Another alteration observed in the acute study, mainly among the vitamin D-deficient animals, was that the kidneys lost the ability to concentrate urine to conserve water. The vitamin D deficiency reduced the protein expression of aquaporin 2, the molecule responsible for carrying water in the collecting ducts.
“In the animals that were fed a vitamin D-free diet, we found a 20% to 30% reduction in the urinary osmolality compared to the control group. In the other two groups – ischemia alone, and deficiency along with ischemia – the drop in the concentration was over 50%,” explained the researcher.
Protein expression analyses conducted after sacrificing the animals showed that while the expression of aquaporin 2 was at physiological levels (100%) in the control group, the rats that were fed a vitamin D-free diet expressed only 26%. In animals that underwent ischemia, aquaporin 2 expression was approximately 50%, but in animals that underwent ischemia and were vitamin D-deficient, it was 25%.
“Previous studies have already shown that vitamin D influences gene expression in the bones, brain, intestines, liver and kidneys. Our findings show that it has a direct impact on aquaporin 2 expression, p21 [a cell cycle inhibitory protein that participates in controlling cell proliferation] protein expression and klotho expression [related to cell aging]. According to our data, klotho protein expression is reduced in animals that undergo ischemic injury, and p21 protein expression is elevated in these same animals, leading us to associate these two parameters,” Volpini said.

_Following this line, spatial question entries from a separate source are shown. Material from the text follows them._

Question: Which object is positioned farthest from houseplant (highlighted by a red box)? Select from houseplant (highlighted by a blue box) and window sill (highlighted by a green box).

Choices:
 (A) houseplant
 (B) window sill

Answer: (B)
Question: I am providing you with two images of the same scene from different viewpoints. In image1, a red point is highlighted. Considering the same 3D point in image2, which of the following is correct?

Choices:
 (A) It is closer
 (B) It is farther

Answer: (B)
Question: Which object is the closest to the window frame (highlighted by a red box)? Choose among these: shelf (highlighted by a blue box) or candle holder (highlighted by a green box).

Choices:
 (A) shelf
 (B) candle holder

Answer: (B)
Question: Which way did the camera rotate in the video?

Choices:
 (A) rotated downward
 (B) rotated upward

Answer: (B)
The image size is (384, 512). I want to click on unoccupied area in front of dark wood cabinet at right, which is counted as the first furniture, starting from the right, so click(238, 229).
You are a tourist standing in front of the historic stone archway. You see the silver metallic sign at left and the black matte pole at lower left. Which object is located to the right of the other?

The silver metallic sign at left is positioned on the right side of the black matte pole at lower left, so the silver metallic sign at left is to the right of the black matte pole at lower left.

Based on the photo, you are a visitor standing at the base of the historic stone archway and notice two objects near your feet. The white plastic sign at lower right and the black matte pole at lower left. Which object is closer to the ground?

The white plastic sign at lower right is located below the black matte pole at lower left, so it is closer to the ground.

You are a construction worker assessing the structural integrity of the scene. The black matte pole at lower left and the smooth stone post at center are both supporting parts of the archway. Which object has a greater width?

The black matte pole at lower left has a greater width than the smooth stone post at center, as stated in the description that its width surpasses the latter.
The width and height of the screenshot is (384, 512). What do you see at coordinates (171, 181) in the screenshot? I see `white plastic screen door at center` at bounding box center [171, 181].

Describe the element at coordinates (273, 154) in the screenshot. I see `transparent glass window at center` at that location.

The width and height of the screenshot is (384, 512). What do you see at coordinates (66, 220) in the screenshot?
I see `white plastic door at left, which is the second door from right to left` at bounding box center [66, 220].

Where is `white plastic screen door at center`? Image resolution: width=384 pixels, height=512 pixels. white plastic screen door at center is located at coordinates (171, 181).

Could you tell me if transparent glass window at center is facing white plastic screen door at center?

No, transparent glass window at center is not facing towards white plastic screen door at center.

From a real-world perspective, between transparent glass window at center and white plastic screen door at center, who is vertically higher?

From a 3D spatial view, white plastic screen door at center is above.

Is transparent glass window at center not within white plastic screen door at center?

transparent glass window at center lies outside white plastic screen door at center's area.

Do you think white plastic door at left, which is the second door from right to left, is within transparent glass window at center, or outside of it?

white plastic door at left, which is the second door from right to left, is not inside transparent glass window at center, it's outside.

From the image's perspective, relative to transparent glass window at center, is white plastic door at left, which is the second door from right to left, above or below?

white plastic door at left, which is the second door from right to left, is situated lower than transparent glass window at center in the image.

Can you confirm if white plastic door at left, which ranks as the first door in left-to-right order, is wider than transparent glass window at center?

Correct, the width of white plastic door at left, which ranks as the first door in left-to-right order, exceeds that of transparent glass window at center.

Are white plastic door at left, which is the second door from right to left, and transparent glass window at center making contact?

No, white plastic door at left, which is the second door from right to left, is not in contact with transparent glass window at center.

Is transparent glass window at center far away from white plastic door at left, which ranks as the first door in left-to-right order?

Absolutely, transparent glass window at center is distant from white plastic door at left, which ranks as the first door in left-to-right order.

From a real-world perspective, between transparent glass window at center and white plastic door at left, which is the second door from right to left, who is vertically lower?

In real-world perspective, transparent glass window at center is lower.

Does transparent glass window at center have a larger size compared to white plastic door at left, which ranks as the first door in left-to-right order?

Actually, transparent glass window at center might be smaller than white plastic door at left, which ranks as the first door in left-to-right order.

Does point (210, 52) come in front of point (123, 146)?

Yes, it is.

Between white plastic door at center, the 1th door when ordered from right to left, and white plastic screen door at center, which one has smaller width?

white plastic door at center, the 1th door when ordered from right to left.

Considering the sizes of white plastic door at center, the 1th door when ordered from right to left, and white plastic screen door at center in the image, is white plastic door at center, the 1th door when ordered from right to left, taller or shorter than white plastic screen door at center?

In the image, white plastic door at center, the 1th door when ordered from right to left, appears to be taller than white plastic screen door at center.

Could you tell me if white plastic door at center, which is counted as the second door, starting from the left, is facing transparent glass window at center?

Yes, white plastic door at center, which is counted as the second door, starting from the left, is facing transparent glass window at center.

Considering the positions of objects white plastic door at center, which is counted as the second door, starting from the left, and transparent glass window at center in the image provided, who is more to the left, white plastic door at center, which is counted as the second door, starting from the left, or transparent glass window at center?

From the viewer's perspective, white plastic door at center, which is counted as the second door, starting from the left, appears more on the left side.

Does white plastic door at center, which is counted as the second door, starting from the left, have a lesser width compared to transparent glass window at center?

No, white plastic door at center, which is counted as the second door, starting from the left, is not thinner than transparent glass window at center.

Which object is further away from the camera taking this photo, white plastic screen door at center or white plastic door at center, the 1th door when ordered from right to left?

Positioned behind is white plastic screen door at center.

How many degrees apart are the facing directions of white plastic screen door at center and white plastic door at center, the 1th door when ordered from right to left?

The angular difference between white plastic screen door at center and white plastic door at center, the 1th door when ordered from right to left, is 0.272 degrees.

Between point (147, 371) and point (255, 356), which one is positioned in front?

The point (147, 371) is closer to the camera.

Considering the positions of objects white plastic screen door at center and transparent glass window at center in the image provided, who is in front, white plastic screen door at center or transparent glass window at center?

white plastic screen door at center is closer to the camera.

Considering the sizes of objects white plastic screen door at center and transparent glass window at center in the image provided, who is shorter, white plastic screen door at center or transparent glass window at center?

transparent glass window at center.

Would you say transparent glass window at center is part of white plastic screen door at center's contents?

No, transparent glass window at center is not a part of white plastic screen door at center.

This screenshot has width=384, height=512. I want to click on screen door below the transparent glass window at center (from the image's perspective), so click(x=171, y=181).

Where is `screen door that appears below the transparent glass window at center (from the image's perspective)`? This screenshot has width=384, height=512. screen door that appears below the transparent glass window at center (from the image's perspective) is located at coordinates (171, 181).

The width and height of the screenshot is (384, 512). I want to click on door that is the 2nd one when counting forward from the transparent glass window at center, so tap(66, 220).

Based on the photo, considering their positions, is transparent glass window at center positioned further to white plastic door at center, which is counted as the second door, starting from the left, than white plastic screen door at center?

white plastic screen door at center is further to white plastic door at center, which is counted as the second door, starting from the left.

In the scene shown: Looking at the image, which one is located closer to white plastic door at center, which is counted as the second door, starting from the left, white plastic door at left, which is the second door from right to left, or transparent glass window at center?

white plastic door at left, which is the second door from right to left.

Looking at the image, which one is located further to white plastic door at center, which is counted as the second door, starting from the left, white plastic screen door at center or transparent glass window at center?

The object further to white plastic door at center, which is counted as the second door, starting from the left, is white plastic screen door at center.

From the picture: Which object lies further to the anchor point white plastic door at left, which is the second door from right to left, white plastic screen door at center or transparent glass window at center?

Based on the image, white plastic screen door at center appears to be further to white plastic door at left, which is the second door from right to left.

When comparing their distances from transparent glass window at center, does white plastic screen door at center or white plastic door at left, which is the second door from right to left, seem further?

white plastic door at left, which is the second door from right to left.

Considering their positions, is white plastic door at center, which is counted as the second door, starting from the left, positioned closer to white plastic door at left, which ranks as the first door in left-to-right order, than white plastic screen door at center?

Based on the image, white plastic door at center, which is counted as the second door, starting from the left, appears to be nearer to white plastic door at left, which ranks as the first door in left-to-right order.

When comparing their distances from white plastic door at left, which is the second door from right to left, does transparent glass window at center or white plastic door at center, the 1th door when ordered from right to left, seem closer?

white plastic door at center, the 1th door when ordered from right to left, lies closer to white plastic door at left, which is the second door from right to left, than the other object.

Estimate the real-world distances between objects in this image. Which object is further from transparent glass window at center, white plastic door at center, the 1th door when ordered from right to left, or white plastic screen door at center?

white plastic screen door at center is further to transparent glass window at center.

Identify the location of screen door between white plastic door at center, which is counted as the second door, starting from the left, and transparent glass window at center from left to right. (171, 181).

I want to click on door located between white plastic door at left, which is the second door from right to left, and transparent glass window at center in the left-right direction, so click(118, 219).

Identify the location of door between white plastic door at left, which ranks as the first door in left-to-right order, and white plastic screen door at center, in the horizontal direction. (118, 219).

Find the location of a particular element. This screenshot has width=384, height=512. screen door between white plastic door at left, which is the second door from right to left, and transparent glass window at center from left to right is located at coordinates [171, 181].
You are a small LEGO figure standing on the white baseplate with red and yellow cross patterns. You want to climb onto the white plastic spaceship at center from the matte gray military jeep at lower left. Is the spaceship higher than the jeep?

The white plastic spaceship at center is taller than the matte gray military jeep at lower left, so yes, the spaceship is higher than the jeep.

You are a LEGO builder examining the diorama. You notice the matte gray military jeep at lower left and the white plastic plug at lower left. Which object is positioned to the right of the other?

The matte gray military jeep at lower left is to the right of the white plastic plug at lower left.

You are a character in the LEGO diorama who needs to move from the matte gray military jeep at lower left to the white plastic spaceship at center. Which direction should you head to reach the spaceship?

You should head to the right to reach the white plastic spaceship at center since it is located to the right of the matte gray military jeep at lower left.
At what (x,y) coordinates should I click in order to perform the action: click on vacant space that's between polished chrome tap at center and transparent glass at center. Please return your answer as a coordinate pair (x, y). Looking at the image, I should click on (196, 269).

While p21 protein expression in the control group and in the group that was fed vitamin D-free food were at 100% (physiological levels), in the group that only underwent ischemic injury, the expression increased to 290%. The group that was fed a vitamin D-free diet and underwent induced injury expressed 182% of the p21 protein.
“Previous studies have demonstrated that when kidney injury is caused by ischemia and reperfusion, the cells needs to rest, in other words, not undergo cell division, in order to conserve energy. The increase of the p21 expression in this case may be considered protective. On the other hand, the vitamin D deficiency attenuated the p21 expression when compared to the ischemic animal group, compromising the cell protection mechanism,” Volpini explained.
The findings also show damage in klotho expression, which is involved in controlling cell senescence. The group that was fed a vitamin D-free diet presented only 76% of the expression of the control group, which was at 100%. The ischemic group expressed only 22%, and the group that was both deficient and ischemic expressed only 16%.
“Although we haven’t assessed it, it is very likely that the klotho expression in other organs is also compromised by the lack of vitamin D,” Volpini explained.